Morrisons, which is a major wholesale partner and creditor to McColl’s, tabled a last-ditch effort to buy the business.

However, lenders preferred a rival bid from EG Group which ensured that McColl’s debts would immediately be repaid in full.

Morrisons has now upped its own offer to match EG’s commitment on debt repayment.

In a statement after the deal was announced, Morrisons said that “the secured lenders and preferential creditors will be paid in full with a distribution also expected to unsecured creditors”.

Morrisons had originally promised to only save the “vast majority” of job and stores, but improved this offer during the bidding process.

“All McColl’s colleagues will be transferred with the McColl’s business to Morrisons,” the supermarket said on Monday.

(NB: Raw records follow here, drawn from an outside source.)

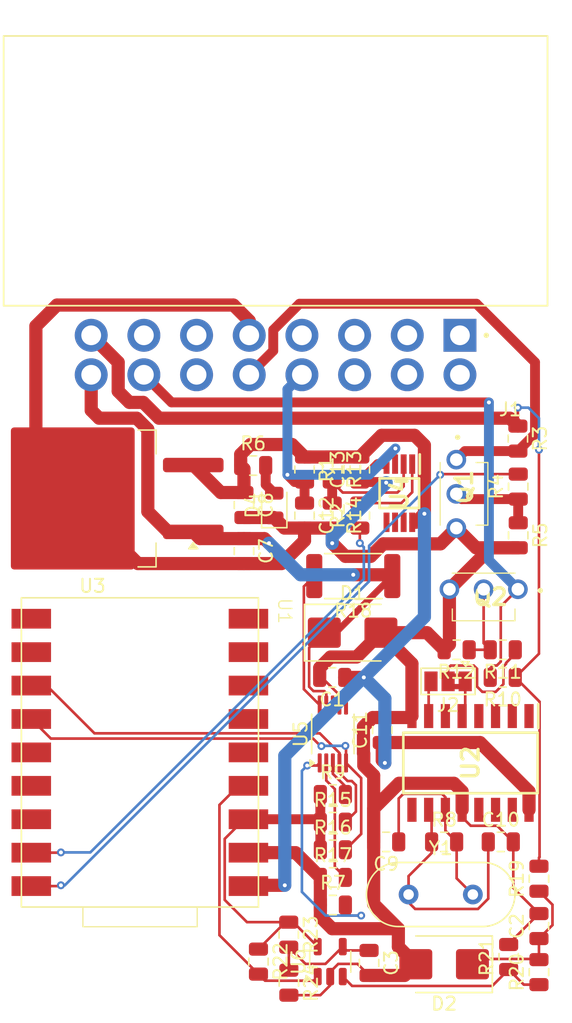
<source format=kicad_pcb>
(kicad_pcb
	(version 20241229)
	(generator "pcbnew")
	(generator_version "9.0")
	(general
		(thickness 1.6)
		(legacy_teardrops no)
	)
	(paper "A4")
	(layers
		(0 "F.Cu" signal)
		(2 "B.Cu" signal)
		(9 "F.Adhes" user "F.Adhesive")
		(11 "B.Adhes" user "B.Adhesive")
		(13 "F.Paste" user)
		(15 "B.Paste" user)
		(5 "F.SilkS" user "F.Silkscreen")
		(7 "B.SilkS" user "B.Silkscreen")
		(1 "F.Mask" user)
		(3 "B.Mask" user)
		(17 "Dwgs.User" user "User.Drawings")
		(19 "Cmts.User" user "User.Comments")
		(21 "Eco1.User" user "User.Eco1")
		(23 "Eco2.User" user "User.Eco2")
		(25 "Edge.Cuts" user)
		(27 "Margin" user)
		(31 "F.CrtYd" user "F.Courtyard")
		(29 "B.CrtYd" user "B.Courtyard")
		(35 "F.Fab" user)
		(33 "B.Fab" user)
		(39 "User.1" user)
		(41 "User.2" user)
		(43 "User.3" user)
		(45 "User.4" user)
	)
	(setup
		(pad_to_mask_clearance 0)
		(allow_soldermask_bridges_in_footprints no)
		(tenting front back)
		(pcbplotparams
			(layerselection 0x00000000_00000000_55555555_5755f5ff)
			(plot_on_all_layers_selection 0x00000000_00000000_00000000_00000000)
			(disableapertmacros no)
			(usegerberextensions no)
			(usegerberattributes yes)
			(usegerberadvancedattributes yes)
			(creategerberjobfile yes)
			(dashed_line_dash_ratio 12.000000)
			(dashed_line_gap_ratio 3.000000)
			(svgprecision 4)
			(plotframeref no)
			(mode 1)
			(useauxorigin no)
			(hpglpennumber 1)
			(hpglpenspeed 20)
			(hpglpendiameter 15.000000)
			(pdf_front_fp_property_popups yes)
			(pdf_back_fp_property_popups yes)
			(pdf_metadata yes)
			(pdf_single_document no)
			(dxfpolygonmode yes)
			(dxfimperialunits yes)
			(dxfusepcbnewfont yes)
			(psnegative no)
			(psa4output no)
			(plot_black_and_white yes)
			(sketchpadsonfab no)
			(plotpadnumbers no)
			(hidednponfab no)
			(sketchdnponfab yes)
			(crossoutdnponfab yes)
			(subtractmaskfromsilk no)
			(outputformat 1)
			(mirror no)
			(drillshape 1)
			(scaleselection 1)
			(outputdirectory "")
		)
	)
	(net 0 "")
	(net 1 "+5V")
	(net 2 "GND")
	(net 3 "Net-(D2-A1)")
	(net 4 "Net-(U6--)")
	(net 5 "OBD_12v")
	(net 6 "Net-(U2-I)")
	(net 7 "Net-(U2-~{O})")
	(net 8 "OBD_tx")
	(net 9 "Net-(D4-A)")
	(net 10 "unconnected-(J1-Pad7)")
	(net 11 "unconnected-(J1-Pad9)")
	(net 12 "unconnected-(J1-Pad11)")
	(net 13 "unconnected-(J1-Pad1)")
	(net 14 "unconnected-(J1-Pad6)")
	(net 15 "OBD_rx")
	(net 16 "OBD_ignition")
	(net 17 "unconnected-(J1-Pad10)")
	(net 18 "OBD_clock")
	(net 19 "unconnected-(J1-Pad4)")
	(net 20 "unconnected-(J1-Pad3)")
	(net 21 "unconnected-(J1-Pad14)")
	(net 22 "unconnected-(J1-Pad2)")
	(net 23 "Net-(J2-Pin_3)")
	(net 24 "Net-(J2-Pin_1)")
	(net 25 "Net-(J2-Pin_2)")
	(net 26 "Net-(Q1-B)")
	(net 27 "Net-(Q2-B)")
	(net 28 "ESP_Rx")
	(net 29 "Net-(U4-OUT1)")
	(net 30 "ESP_Tx")
	(net 31 "Net-(U5-A1)")
	(net 32 "Net-(U5-~{Alert})")
	(net 33 "+3.3V")
	(net 34 "Net-(U4-IN1-)")
	(net 35 "ESP_I2C_SDA")
	(net 36 "ESP_I2C_SCL")
	(net 37 "Net-(U5-A0)")
	(net 38 "Net-(U5-Vin+)")
	(net 39 "Net-(U6-+)")
	(net 40 "OBD_IGN_SIG")
	(net 41 "ESP_USB_D-")
	(net 42 "unconnected-(U1-IO3-Pad7)")
	(net 43 "unconnected-(U1-IO2-Pad6)")
	(net 44 "unconnected-(U1-IO1-Pad5)")
	(net 45 "unconnected-(U1-IO4-Pad8)")
	(net 46 "unconnected-(U1-IO6-Pad10)")
	(net 47 "unconnected-(U1-IO5-Pad9)")
	(net 48 "unconnected-(U1-IO10-Pad14)")
	(net 49 "ESP_USB_D+")
	(net 50 "unconnected-(U1-IO7-Pad11)")
	(net 51 "unconnected-(U4-IN2--Pad6)")
	(net 52 "unconnected-(U4-IN2+-Pad5)")
	(net 53 "unconnected-(U4-OUT2-Pad7)")
	(net 54 "unconnected-(U2-Q7-Pad6)")
	(net 55 "unconnected-(U2-Q14-Pad3)")
	(net 56 "unconnected-(U2-Q12-Pad1)")
	(net 57 "unconnected-(U2-Q13-Pad2)")
	(net 58 "unconnected-(U2-Q10-Pad15)")
	(net 59 "unconnected-(U2-Q6-Pad4)")
	(net 60 "unconnected-(U2-Q9-Pad13)")
	(net 61 "unconnected-(U2-Q8-Pad14)")
	(net 62 "unconnected-(U2-O-Pad9)")
	(footprint "Jumper:SolderJumper-3_P1.3mm_Bridged2Bar12_Pad1.0x1.5mm" (layer "F.Cu") (at 138.2 110.8 180))
	(footprint "Capacitor_SMD:C_0805_2012Metric" (layer "F.Cu") (at 145.1 125.8 90))
	(footprint "Capacitor_SMD:C_0805_2012Metric" (layer "F.Cu") (at 126.11 133.7 -90))
	(footprint "Waveshare-ESP32:Waveshare-ESP32-C3-Zero" (layer "F.Cu") (at 115.3 116.45 180))
	(footprint "Capacitor_SMD:C_0805_2012Metric" (layer "F.Cu") (at 129.45 125.7))
	(footprint "BC549CTA:BC33740TA" (layer "F.Cu") (at 141.8 104.385 180))
	(footprint "Resistor_SMD:R_2512_6332Metric" (layer "F.Cu") (at 131 102.8 180))
	(footprint "Capacitor_SMD:C_0805_2012Metric" (layer "F.Cu") (at 137.9 123))
	(footprint "Capacitor_SMD:C_0805_2012Metric" (layer "F.Cu") (at 123.4 94.4))
	(footprint "Capacitor_SMD:C_0805_2012Metric" (layer "F.Cu") (at 129.45 119.4))
	(footprint "Capacitor_SMD:C_0805_2012Metric" (layer "F.Cu") (at 131.5 98.2 90))
	(footprint "Package_TO_SOT_SMD:SOT-23-5" (layer "F.Cu") (at 129.25 132.1 90))
	(footprint "Diode_SMD:D_SMB" (layer "F.Cu") (at 130.95 107.1))
	(footprint "Capacitor_SMD:C_0805_2012Metric" (layer "F.Cu") (at 126.1 130.05 -90))
	(footprint "Capacitor_SMD:C_0805_2012Metric" (layer "F.Cu") (at 129.4 110.5 180))
	(footprint "Capacitor_SMD:C_0805_2012Metric" (layer "F.Cu") (at 142.2 123))
	(footprint "Capacitor_SMD:C_0805_2012Metric" (layer "F.Cu") (at 142.35 110.5 180))
	(footprint "Capacitor_SMD:C_0805_2012Metric" (layer "F.Cu") (at 142.8 131.75 90))
	(footprint "Package_TO_SOT_SMD:TO-263-2" (layer "F.Cu") (at 111.2 96.9 180))
	(footprint "Capacitor_SMD:C_0805_2012Metric" (layer "F.Cu") (at 143.525 99.7 -90))
	(footprint "Capacitor_SMD:C_0805_2012Metric" (layer "F.Cu") (at 129.45 121.5))
	(footprint "Capacitor_SMD:C_0805_2012Metric" (layer "F.Cu") (at 142.35 108.4 180))
	(footprint "Capacitor_SMD:C_0805_2012Metric" (layer "F.Cu") (at 129.4 98.2 -90))
	(footprint "Capacitor_SMD:C_0805_2012Metric" (layer "F.Cu") (at 133.2 114.5 90))
	(footprint "Capacitor_SMD:C_0805_2012Metric" (layer "F.Cu") (at 132.2 132.2 -90))
	(footprint "Capacitor_SMD:C_0805_2012Metric" (layer "F.Cu") (at 123.8 132.1 -90))
	(footprint "Crystal:Crystal_HC49-4H_Vertical" (layer "F.Cu") (at 135.2 127))
	(footprint "Capacitor_SMD:C_0805_2012Metric" (layer "F.Cu") (at 122.7 97.4 -90))
	(footprint "Capacitor_SMD:C_0805_2012Metric" (layer "F.Cu") (at 143.5 92.35 -90))
	(footprint "Capacitor_SMD:C_0805_2012Metric" (layer "F.Cu") (at 143.525 96 90))
	(footprint "C-OBD-II-16M:COMTECH_C-OBD-II-16M" (layer "F.Cu") (at 139.1 84.5 180))
	(footprint "Capacitor_SMD:C_0805_2012Metric" (layer "F.Cu") (at 145.1 132.9 90))
	(footprint "Capacitor_SMD:C_0805_2012Metric" (layer "F.Cu") (at 145.1 129.4 90))
	(footprint "Capacitor_SMD:C_0805_2012Metric" (layer "F.Cu") (at 127.3 94.7 -90))
	(footprint "Capacitor_SMD:C_0805_2012Metric" (layer "F.Cu") (at 133.5 123 180))
	(footprint "LM358ST:SOP65P490X110-8N" (layer "F.Cu") (at 134.5 96.5 -90))
	(footprint "CD4060BNSR:SOIC127P780X200-16N" (layer "F.Cu") (at 139.9 117 -90))
	(footprint "Capacitor_SMD:C_0805_2012Metric"
		(layer "F.Cu")
		(uuid "d375a297-9e9c-4553-9773-2750200738ae")
		(at 122.7 100.9 -90)
		(descr "Capacitor SMD 0805 (2012 Metric), square (rectangular) end terminal, IPC-7351 nominal, (Body size source: IPC-SM-782 page 76, https://www.pcb-3d.com/wordpress/wp-content/uploads/ipc-sm-782a_amendment_1_and_2.pdf, https://docs.google.com/spreadsheets/d/1BsfQQcO9C6DZCsRaXUlFlo91Tg2WpOkGARC1WS5S8t0/edit?usp=sharing), generated with kicad-footprint-generator")
		(tags "capacitor")
		(property "Reference" "C7"
			(at 0 -1.68 90)
			(layer "F.SilkS")
			(uuid "5c0c2764-cb77-40c9-8a01-bcc28c2475c6")
			(effects
				(font
					(size 1 1)
					(thickness 0.15)
				)
			)
		)
		(property "Value" "10uf"
			(at 0 1.68 90)
			(layer "F.Fab")
			(uuid "a26f4cf9-f996-488b-98da-d675b436a430")
			(effects
				(font
					(size 1 1)
					(thickness 0.15)
				)
			)
		)
		(property "Datasheet" "https://cdn.sparkfun.com/assets/8/a/4/a/5/Kemet_Capacitor_Datasheet.pdf"
			(at 0 0 90)
			(layer "F.Fab")
			(hide yes)
			(uuid "fd01600d-fd09-4ec3-beb8-6a78fc175f2b")
			(effects
				(font
					(size 1.27 1.27)
					(thickness 0.15)
				)
			)
		)
		(property "Description" "Polarized capacitor, US symbol"
			(at 0 0 90)
			(layer "F.Fab")
			(hide yes)
			(uuid "76978527-01b6-43fa-8276-fa93e62e2873")
			(effects
				(font
					(size 1.27 1.27)
					(thickness 0.15)
				)
			)
		)
		(property "PROD_ID" "CAP-00000"
			(at 0 0 270)
			(unlocked yes)
			(layer "F.Fab")
			(hide yes)
			(uuid "0d204d64-a37e-4147-8b41-906c93fc8bbc")
			(effects
				(font
					(size 1 1)
					(thickness 0.15)
				)
			)
		)
		(property "Voltage" "25v"
			(at 0 0 270)
			(unlocked yes)
			(layer "F.Fab")
			(hide yes)
			(uuid "0ac49030-3c09-4a8b-bc19-dad0a27592a6")
			(effects
				(font
					(size 1 1)
					(thickness 0.15)
				)
			)
		)
		(property "Tolerance" "100%"
			(at 0 0 270)
			(unlocked yes)
			(layer "F.Fab")
			(hide yes)
			(uuid "eadff02d-3d6b-45bc-a596-9752322d348c")
			(effects
				(font
					(size 1 1)
					(thickness 0.15)
				)
			)
		)
		(property ki_fp_filters "CP_*")
		(path "/e2f4cb3e-85e2-48bf-82d5-a5d8aade96f3")
		(sheetname "/")
		(sheetfile "PatrolVMU.kicad_sch")
		(attr smd)
		(fp_line
			(start -0.261252 0.735)
			(end 0.261252 0.735)
			(stroke
				(width 0.12)
				(type solid)
			)
			(layer "F.SilkS")
			(uuid "581824c5-5309-4346-b332-a85afbed3467")
		)
		(fp_line
			(start -0.261252 -0.735)
			(end 0.261252 -0.735)
			(stroke
				(width 0.12)
				(type solid)
			)
			(layer "F.SilkS")
			(uuid "db6cc3d9-2298-4228-9e96-f1de7efa0a92")
		)
		(fp_line
			(start -1.7 0.98)
			(end -1.7 -0.98)
			(stroke
				(width 0.05)
				(type solid)
			)
			(layer "F.CrtYd")
			(uuid "35e6b2fb-2888-46e5-a61f-1b0e1eaaff90")
		)
		(fp_line
			(start 1.7 0.98)
			(end -1.7 0.98)
			(stroke
				(width 0.05)
				(type solid)
			)
			(layer "F.CrtYd")
			(uuid "a8e3b1ed-d61a-4a61-a27a-e180c06651b1")
		)
		(fp_line
			(start -1.7 -0.98)
			(end 1.7 -0.98)
			(stroke
				(width 0.05)
				(type solid)
			)
			(layer "F.CrtYd")
			(uuid "da0eb084-36be-4497-a763-cdf67ecf1f1f")
		)
		(fp_line
			(start 1.7 -0.98)
			(end 1.7 0.98)
			(stroke
				(width 0.05)
				(type solid)
			)
			(layer "F.CrtYd")
			(uuid "730c2634-077c-4243-b91f-bb3ddc969c5d")
		)
		(fp_line
			(start -1 0.625)
			(end -1 -0.625)
			(stroke
				(width 0.1)
				(type solid)
			)
			(layer "F.Fab")
			(uuid "4db03af8-e5d1-4251-88c7-070cc60e81b7")
		)
		(fp_line
			(start 1 0.625)
			(end -1 0.625)
			(stroke
				(width 0.1)
				(type solid)
			)
			(layer "F.Fab")
			(uuid "668118f3-9d2f-4a3c-9654-805d4db93c88")
		)
		(fp_line
			(start -1 -0.625)
			(end 1 -0.625)
			(stroke
				(width 0.1)
				(type solid)
			)
			(layer "F.Fab")
			(uuid "c19ab2ff-0657-4640-9c69-af2b941e1d74")
		)
		(fp_line
			(start 1 -0.625)
			(end 1 0.625)
			(stroke
				(width 0.1)
				(type solid)
			)
			(layer "F.Fab")
			(uuid "fce29a0b-37bd-4c12-9c87-81fa5d3739f5")
		)
		(fp_text user "${REFERENCE}"
			(at 0 0 90)
			(layer "F.Fab")
			(uuid "6b94e744-e23f-4e19-86bd-d259b8d0d4b3")
			(effects
				(font
					(size 0.5 0.5)
					(thickness 0.08)
				)
			)
		)
		(pad "1" smd roundrect
			(at -0.95 0 270)
			(size 1 1.45)
			(layers "F.Cu" "F.Mask" "F.Paste")
			(roundrect_rratio 0.25)
			(net 5 "OBD_12v")
			(pintype "passive")
			(uuid "34299be1-b90d-4bb6-86e7-c772c894ac61")
		)
		(pad "2" smd roundrect
			(at 0.95 0 270)
			(size 1 1.45)
			(layers "F.Cu" "F.Mask" "F.Paste")
			(ro
... [109732 chars truncated]
</source>
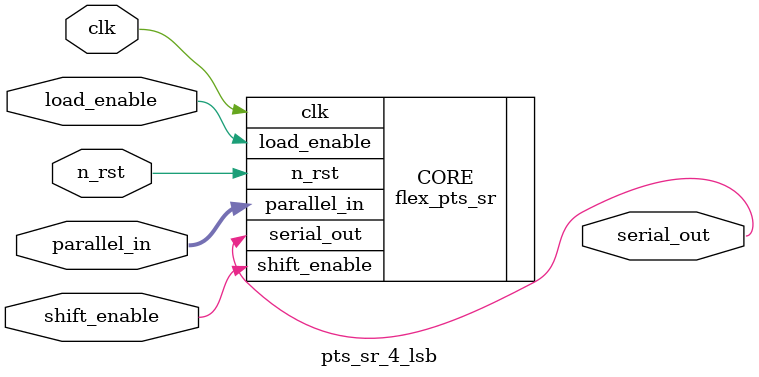
<source format=sv>

module pts_sr_4_lsb
(
  input wire clk,
  input wire n_rst,
  input wire shift_enable,
  input wire load_enable,
  input wire [3:0] parallel_in,
  output reg serial_out 
);

  flex_pts_sr #(
    .SHIFT_MSB(0)
  )
  CORE(
    .clk(clk),
    .n_rst(n_rst),
    .parallel_in(parallel_in),
    .shift_enable(shift_enable),
    .load_enable(load_enable),
    .serial_out(serial_out)
  );

endmodule
</source>
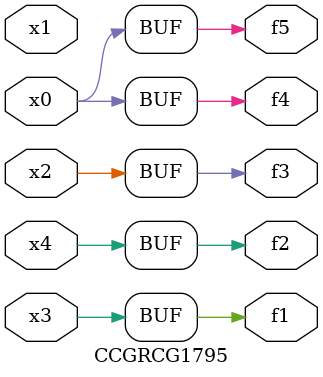
<source format=v>
module CCGRCG1795(
	input x0, x1, x2, x3, x4,
	output f1, f2, f3, f4, f5
);
	assign f1 = x3;
	assign f2 = x4;
	assign f3 = x2;
	assign f4 = x0;
	assign f5 = x0;
endmodule

</source>
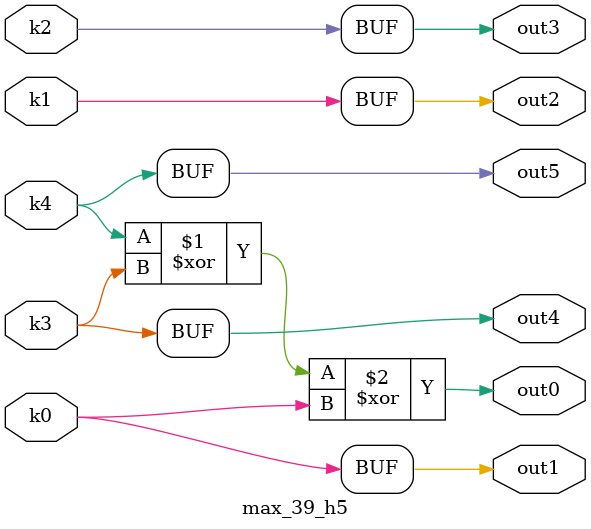
<source format=v>
module max_39(pi00, pi01, pi02, pi03, pi04, pi05, pi06, pi07, pi08, pi09, pi10, po0, po1, po2, po3, po4, po5);
input pi00, pi01, pi02, pi03, pi04, pi05, pi06, pi07, pi08, pi09, pi10;
output po0, po1, po2, po3, po4, po5;
wire k0, k1, k2, k3, k4;
max_39_w5 DUT1 (pi00, pi01, pi02, pi03, pi04, pi05, pi06, pi07, pi08, pi09, pi10, k0, k1, k2, k3, k4);
max_39_h5 DUT2 (k0, k1, k2, k3, k4, po0, po1, po2, po3, po4, po5);
endmodule

module max_39_w5(in10, in9, in8, in7, in6, in5, in4, in3, in2, in1, in0, k4, k3, k2, k1, k0);
input in10, in9, in8, in7, in6, in5, in4, in3, in2, in1, in0;
output k4, k3, k2, k1, k0;
assign k0 =   in0 ? ~in8 : ~in4;
assign k1 =   in0 ? ~in9 : ~in5;
assign k2 =   in0 ? ~in10 : ~in6;
assign k3 =   ~in3 & in7;
assign k4 =   ((in8 & ~in4) | (((in9 & ~in5) | (((in10 & ~in6) | (~in2 & ~in1)) & (in10 | ~in6))) & (in9 | ~in5))) & (in7 | ~in3) & (in8 | ~in4);
endmodule

module max_39_h5(k4, k3, k2, k1, k0, out5, out4, out3, out2, out1, out0);
input k4, k3, k2, k1, k0;
output out5, out4, out3, out2, out1, out0;
assign out0 = k4 ^ k3 ^ k0;
assign out1 = k0;
assign out2 = k1;
assign out3 = k2;
assign out4 = k3;
assign out5 = k4;
endmodule

</source>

Morrisons chief executive David Potts said: “Although we are disappointed that the business was put into administration, we believe this is a good outcome for McColl’s and all its stakeholders. This transaction offers stability and continuity for the McColl’s business and, in particular, a better outcome for its colleagues and pensioners.

“We all look forward to welcoming many new colleagues into the Morrisons business and to building on the proven strength of the Morrisons Daily format.”